Spezielle App informiert über Kunstwerke, Aktionen und Wartezeiten
Eine speziell auf die „Goldstücke“ ausgelegte App, von Studierenden der Westfälischen Hochschule auf die Bedürfnisse in Buer zugeschnitten, soll einige Tage vor dem Start des Festivals zum Herunterladen freigeschaltet werden. „Sie soll Interessierten kurze Hinweise zu den Arbeiten und deren Standorten geben, aber auch vor dem Hintergrund der Corona-Krise informieren, wo gerade viel oder wenig los ist“, so Andrea Lamest. Ein Leitsystem mit Markierungen auf der Straße zeigt auch Besuchern ohne App den Weg auf.

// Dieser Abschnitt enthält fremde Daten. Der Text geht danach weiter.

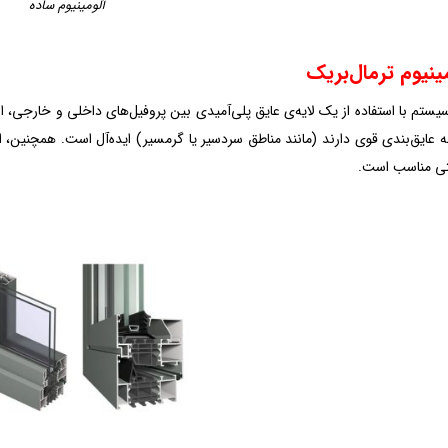
آلومینیوم ساده
ینیوم ترمال‌بریک
یستم با استفاده از یک لایه‌ی عایق پلی‌آمیدی بین پروفیل‌های داخلی و خارجی، ان
به عایق‌بندی قوی دارند (مانند مناطق سردسیر یا گرمسیر) ایده‌آل است. همچنین، 
ی مناسب است.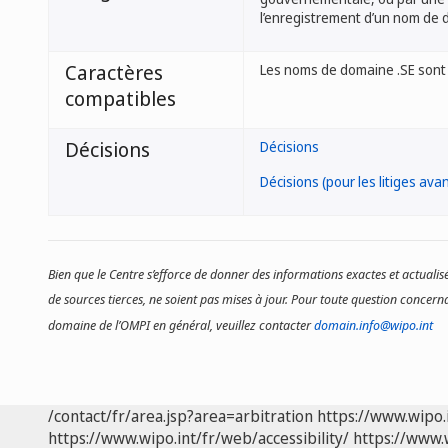
l’enregistrement d’un nom de 
Caractères
Les noms de domaine .SE sont
compatibles
Décisions
Décisions
Décisions (pour les litiges avan
Bien que le Centre s’efforce de donner des informations exactes et actualisé
de sources tierces, ne soient pas mises à jour. Pour toute question concerna
domaine de l’OMPI en général, veuillez contacter
domain.info@wipo.int
/contact/fr/area.jsp?area=arbitration
https://www.wipo.
https://www.wipo.int/fr/web/accessibility/
https://www.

Zum Schutz vor Corona werden alle Besucher gebeten, Abstand zu halten, auch in den Warteschlangen. Der Einlass zur Lichtkunst in den Leerständen und im Kunstmuseum ist beschränkt, es kann also zu Wartezeiten kommen. In den Räumen ist es Pflicht, eine Mund-Nasen-Bedeckung zu tragen.